I like studying the diversity of cultures, customs and ways of living. I am drawn to photograph environmental portraits in-situ.
This form of portraiture shows people in their natural environment; home, workplace or everyday life. It provides context to a portrait and tells a broader story of a persons’ character, circumstance and life.
The everyday lives in different cultures can appear extraordinary. The resourcefulness of people with limited means in developing countries continues to astound me.
I prefer natural lighting and non-staged portraits where the subject does not appear artificial or strained. A few additional elements or symbols (even subtle) in the photo, can portray a significant amount and facilitate a more representative picture. It commonly leaves you asking more questions about the subject and environment.
I find documenting peoples’ everyday lives informative and important. I try to do so with sensitivity to the cultural values of the people involved.
Photograph include a series taken at a village nearby Tomur Glacier (“Iron Mountain” in Uygur), also known as China’s No.1 Glacier. Tomur Glacier is located in the Tian Shan Mountains (“Heavenly Mountains”), 120km south west of Urumqi, the capital of Xinjiang Autonomous Region, China.

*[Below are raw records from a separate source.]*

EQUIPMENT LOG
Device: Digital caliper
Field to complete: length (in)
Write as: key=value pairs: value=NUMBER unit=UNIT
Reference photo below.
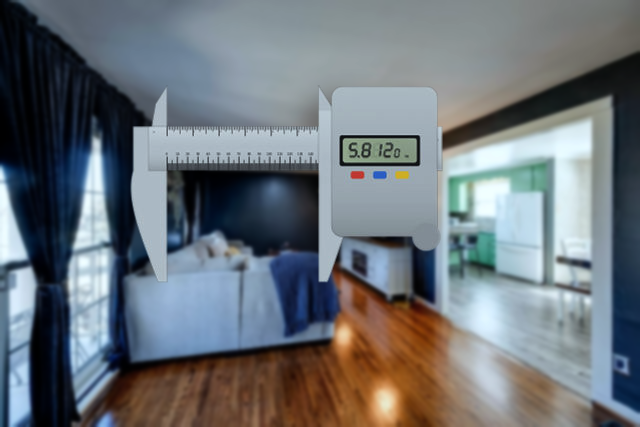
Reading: value=5.8120 unit=in
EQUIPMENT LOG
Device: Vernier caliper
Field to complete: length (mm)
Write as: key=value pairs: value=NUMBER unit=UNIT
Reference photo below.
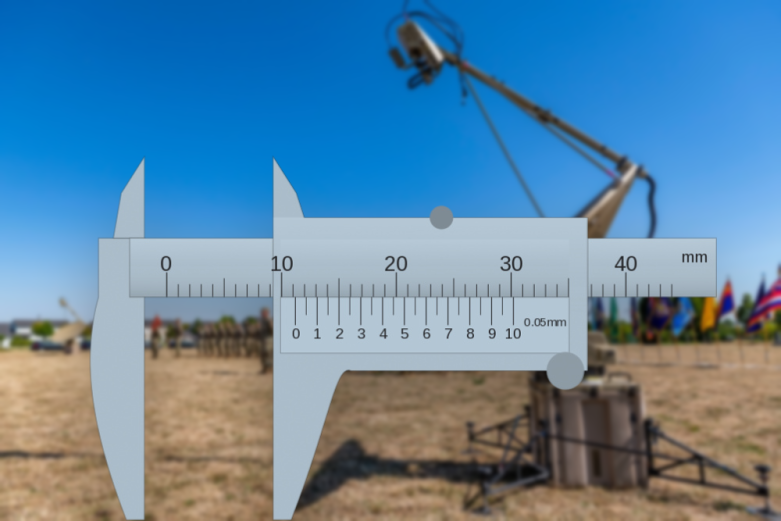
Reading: value=11.2 unit=mm
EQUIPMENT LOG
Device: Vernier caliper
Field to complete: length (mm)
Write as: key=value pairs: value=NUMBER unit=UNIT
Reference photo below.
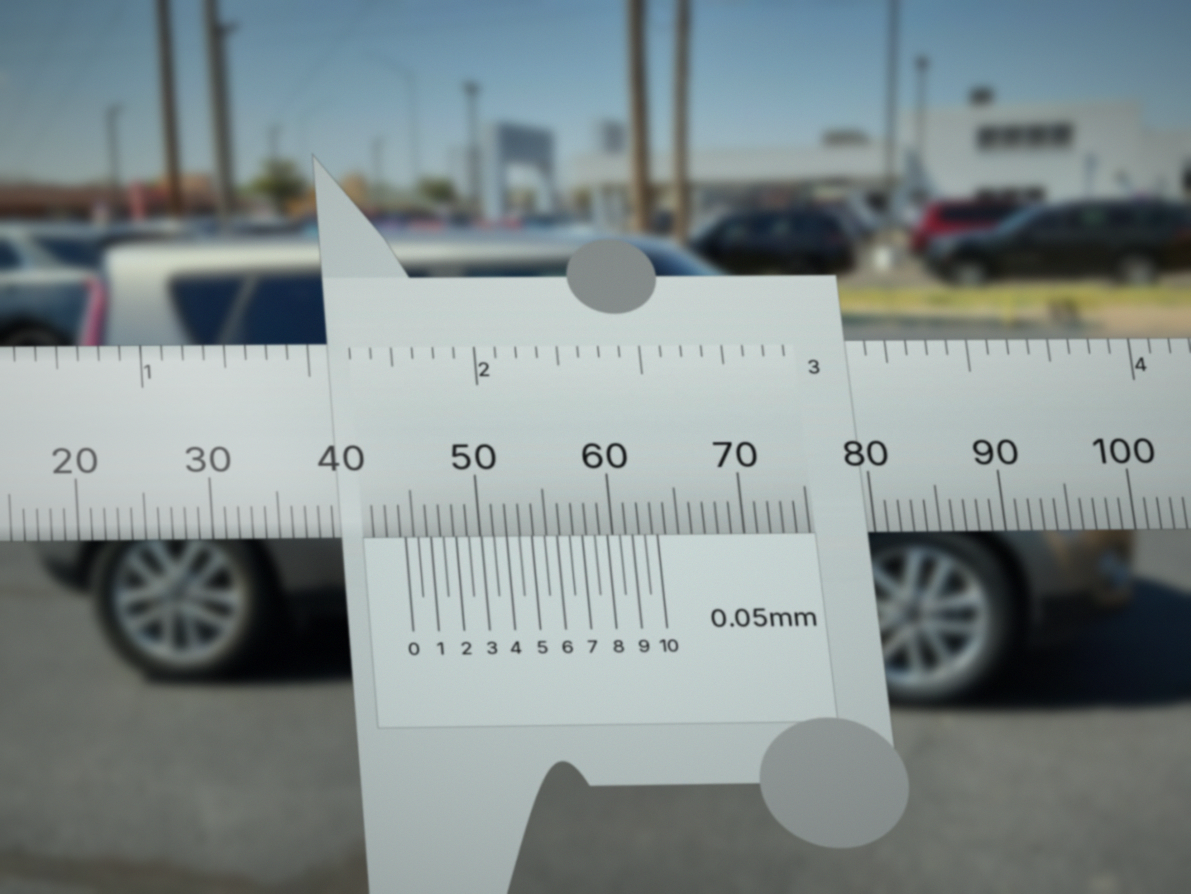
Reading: value=44.4 unit=mm
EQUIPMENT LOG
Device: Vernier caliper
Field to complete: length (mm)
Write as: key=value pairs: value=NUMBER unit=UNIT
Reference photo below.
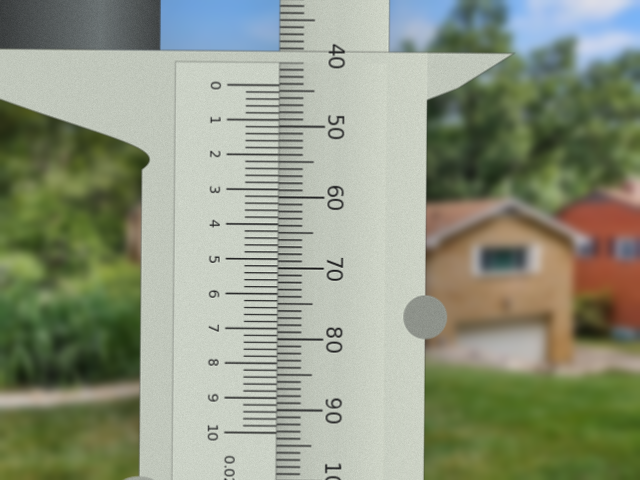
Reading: value=44.2 unit=mm
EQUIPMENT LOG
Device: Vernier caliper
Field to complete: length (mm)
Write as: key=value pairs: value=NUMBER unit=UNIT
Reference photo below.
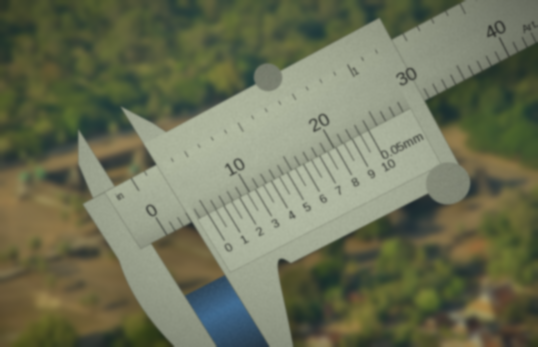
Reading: value=5.0 unit=mm
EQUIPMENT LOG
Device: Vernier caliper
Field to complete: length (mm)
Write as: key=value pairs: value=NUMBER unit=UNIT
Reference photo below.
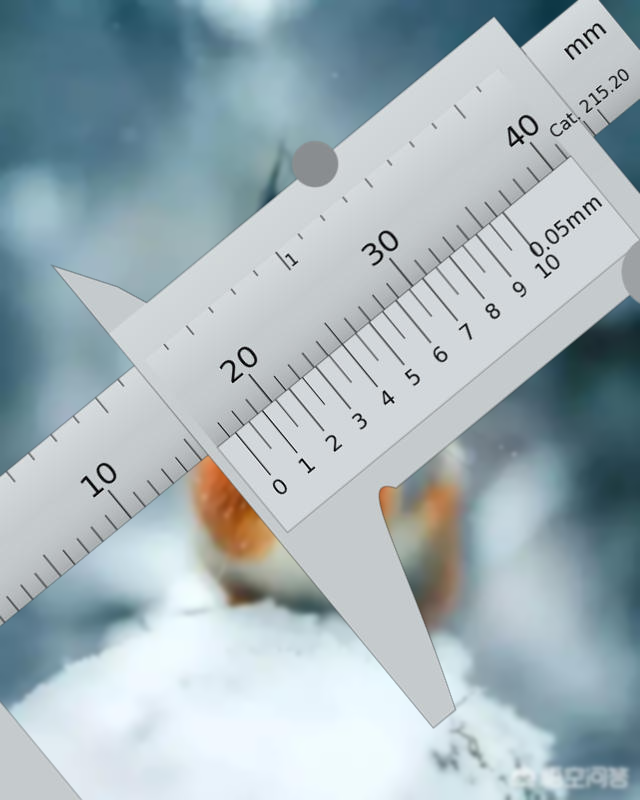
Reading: value=17.4 unit=mm
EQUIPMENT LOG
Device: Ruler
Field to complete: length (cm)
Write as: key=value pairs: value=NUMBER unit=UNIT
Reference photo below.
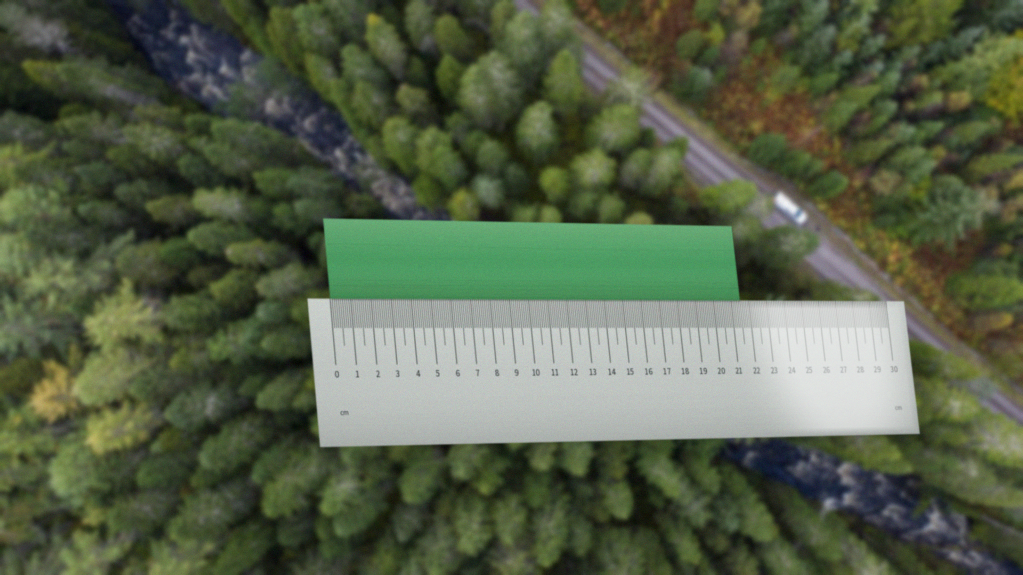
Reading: value=21.5 unit=cm
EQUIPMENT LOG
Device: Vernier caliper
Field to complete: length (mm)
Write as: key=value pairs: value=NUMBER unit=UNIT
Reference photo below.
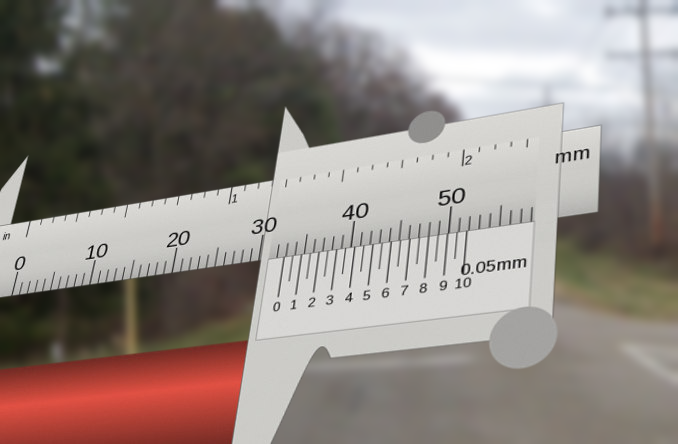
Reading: value=32.8 unit=mm
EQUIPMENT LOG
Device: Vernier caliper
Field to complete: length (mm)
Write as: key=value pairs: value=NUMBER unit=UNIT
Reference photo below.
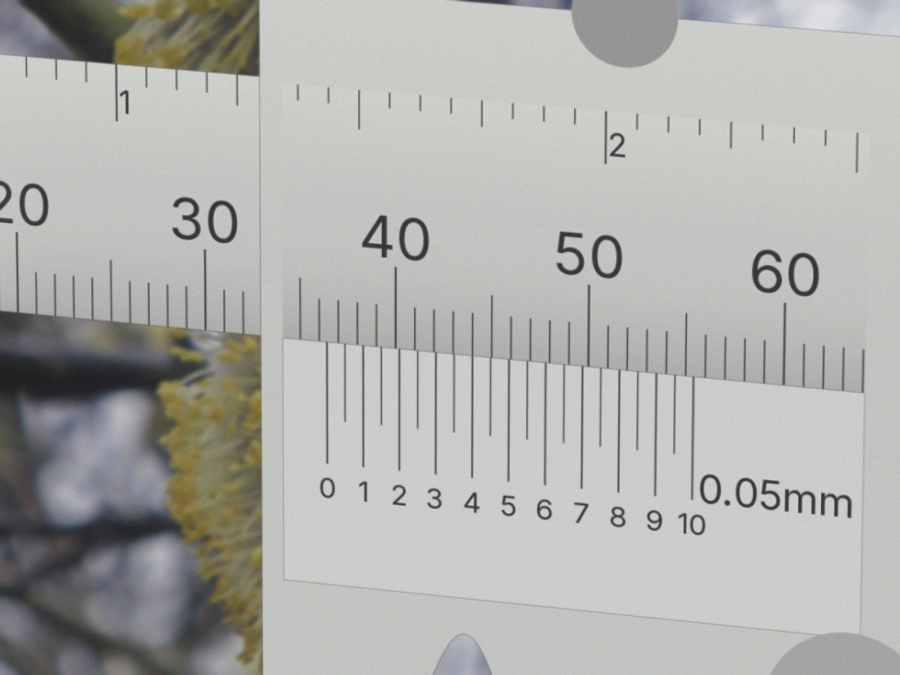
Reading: value=36.4 unit=mm
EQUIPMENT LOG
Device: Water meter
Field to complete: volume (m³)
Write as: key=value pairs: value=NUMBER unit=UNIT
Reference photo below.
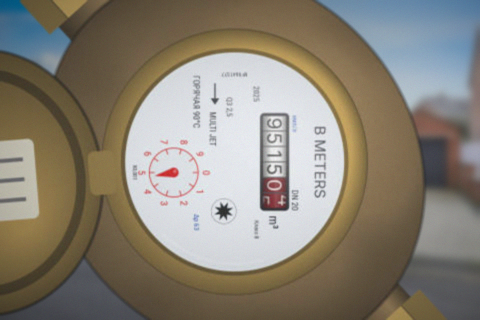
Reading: value=9515.044 unit=m³
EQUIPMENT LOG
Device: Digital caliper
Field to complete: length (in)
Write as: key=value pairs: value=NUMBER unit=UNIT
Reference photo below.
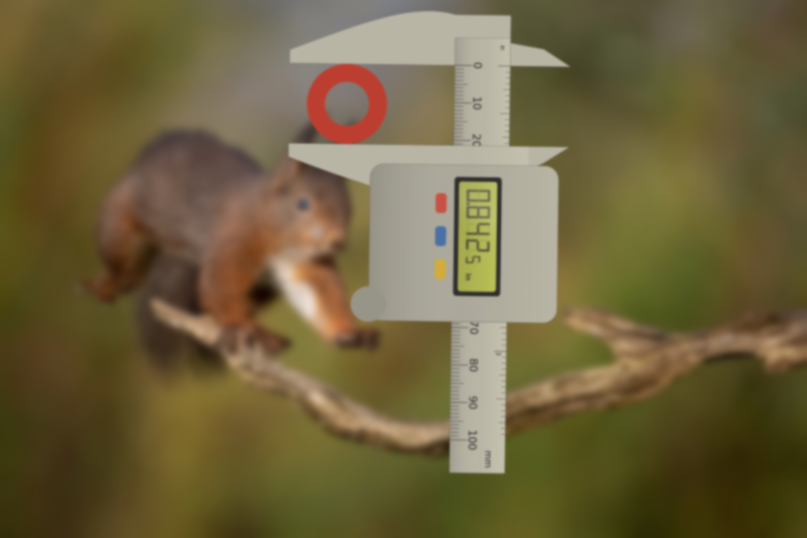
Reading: value=0.8425 unit=in
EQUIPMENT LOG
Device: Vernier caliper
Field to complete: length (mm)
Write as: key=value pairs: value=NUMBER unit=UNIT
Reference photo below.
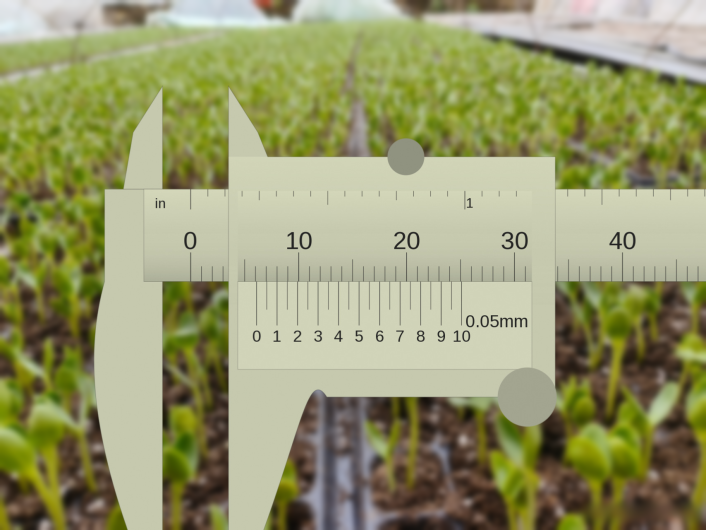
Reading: value=6.1 unit=mm
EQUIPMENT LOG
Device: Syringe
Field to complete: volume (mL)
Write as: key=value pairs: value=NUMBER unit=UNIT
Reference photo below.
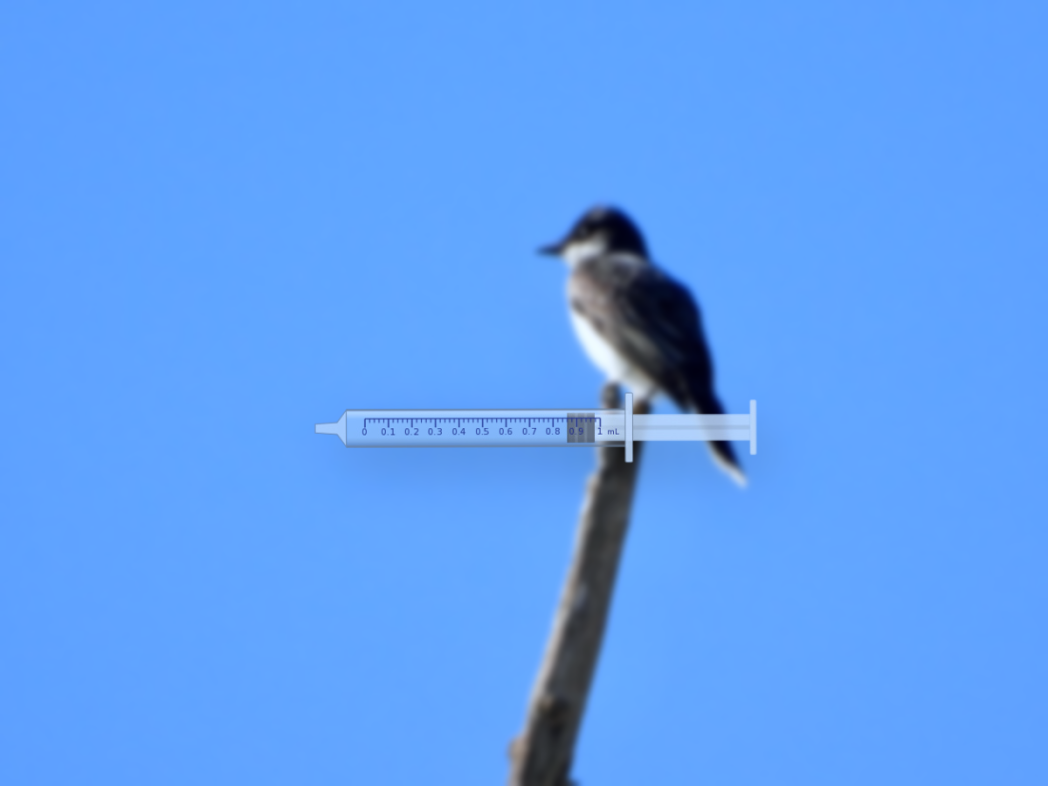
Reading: value=0.86 unit=mL
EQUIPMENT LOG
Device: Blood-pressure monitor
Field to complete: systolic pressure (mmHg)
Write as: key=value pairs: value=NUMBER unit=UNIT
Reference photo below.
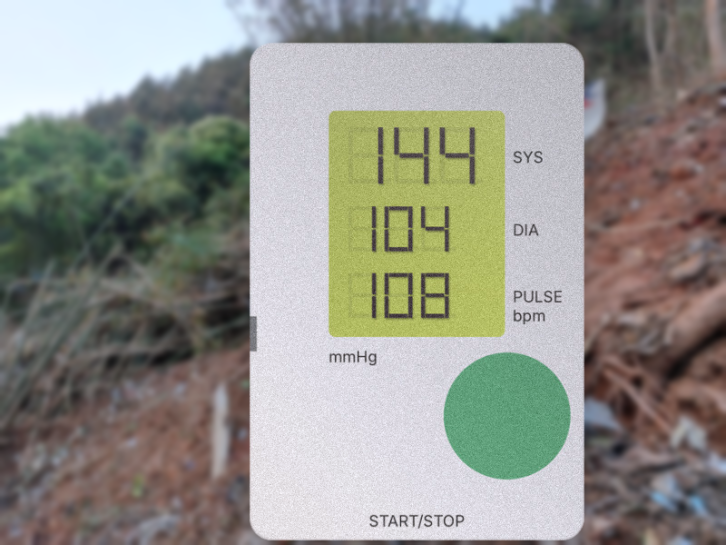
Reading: value=144 unit=mmHg
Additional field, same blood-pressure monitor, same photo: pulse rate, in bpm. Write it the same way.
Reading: value=108 unit=bpm
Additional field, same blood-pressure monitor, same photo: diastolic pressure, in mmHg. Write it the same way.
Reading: value=104 unit=mmHg
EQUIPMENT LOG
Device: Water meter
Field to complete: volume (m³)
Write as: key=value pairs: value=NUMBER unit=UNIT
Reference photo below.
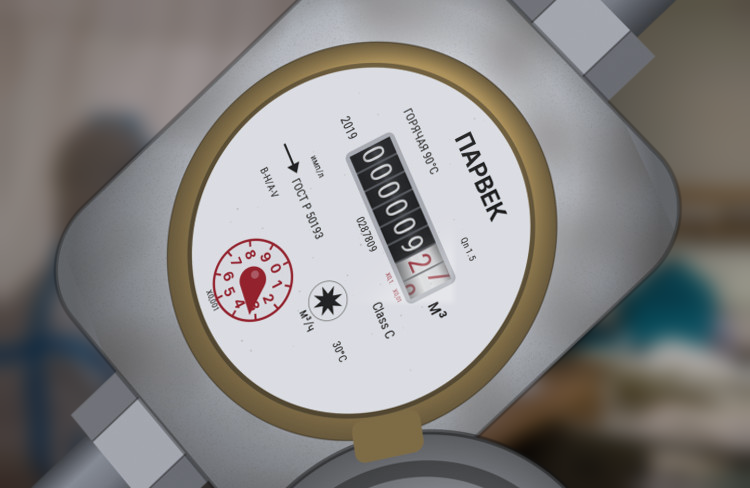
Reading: value=9.273 unit=m³
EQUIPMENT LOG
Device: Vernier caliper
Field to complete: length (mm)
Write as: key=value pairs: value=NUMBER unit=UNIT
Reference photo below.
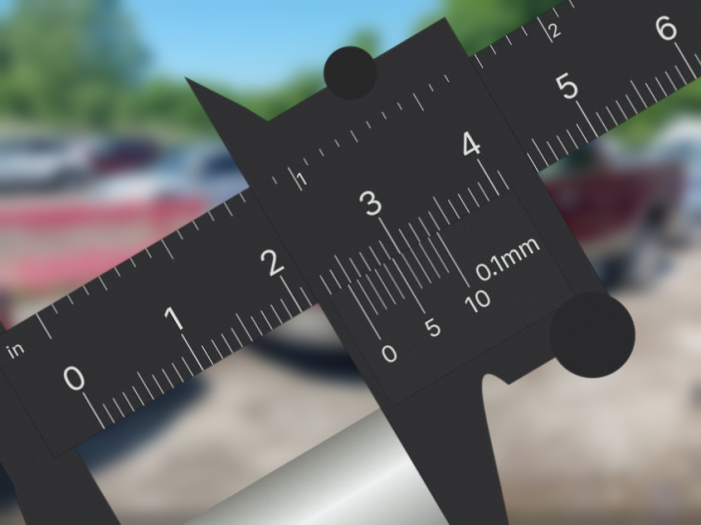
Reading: value=24.7 unit=mm
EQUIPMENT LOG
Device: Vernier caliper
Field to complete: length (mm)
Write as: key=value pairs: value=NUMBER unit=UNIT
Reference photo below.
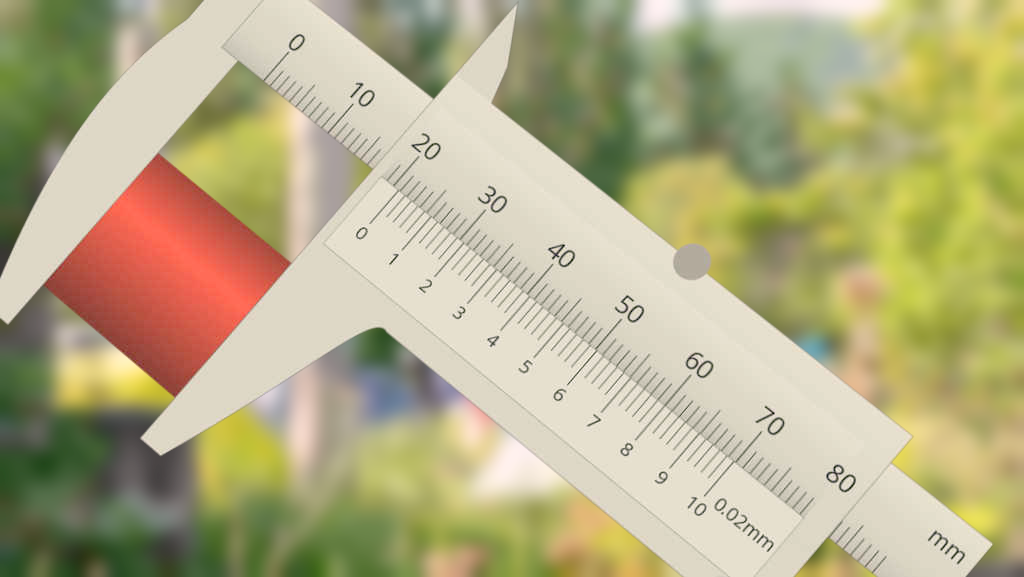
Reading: value=20.8 unit=mm
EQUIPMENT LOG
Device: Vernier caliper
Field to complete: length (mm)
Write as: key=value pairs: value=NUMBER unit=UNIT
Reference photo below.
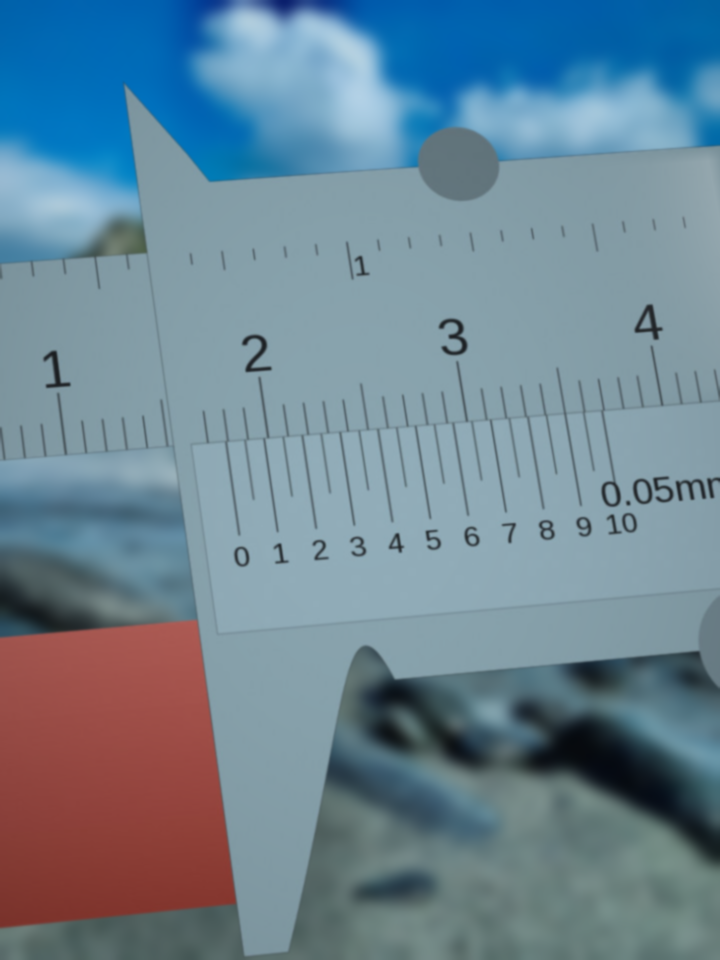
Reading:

Tomur Glacier covers an area of 1.8km² in the headwaters of the Urumqi River. Peak altitude is 7,435.29m ASL. I experiences altitude sickness visiting this site. This region has a fascinating cultural mix as it shares a common border with eight countries; Tajikistan, Kyrgyzstan, Kazakhstan, Russia, Mongolia, Afghanistan, Pakistan and India. The region has magnificent landscapes from the spectacular Tian Shan, Karakorum, Kunlun mountain ranges to the Gobi Desert extending into Mongolia. The ancient Silk Road trade route passed through this region linking China and the Middle East. The local villagers are Turkic-speaking Sunni Muslims belonging to the Uighur minority or [“Uighurs”] and live in yurts.
Shopkeeper Emin, is running a small tea-house deep in the Rose Valley [Güllüdere Valley], Cappadocia, Turkey. The shop is located in a pigeon house made from tuffaceous volcanic igneous rock and has been passed down to him from his grandfather. He proudly sat for this photograph and spoke fondly of his grandfather.
Other photographs include a 450 year old Hamam bath and working artisans along the main street of Manisa, Turkey, young cowboys in southern rural Argentina and locals relaxing on a late Sunday afternoon in the backstreets of Trinidad, Cuba.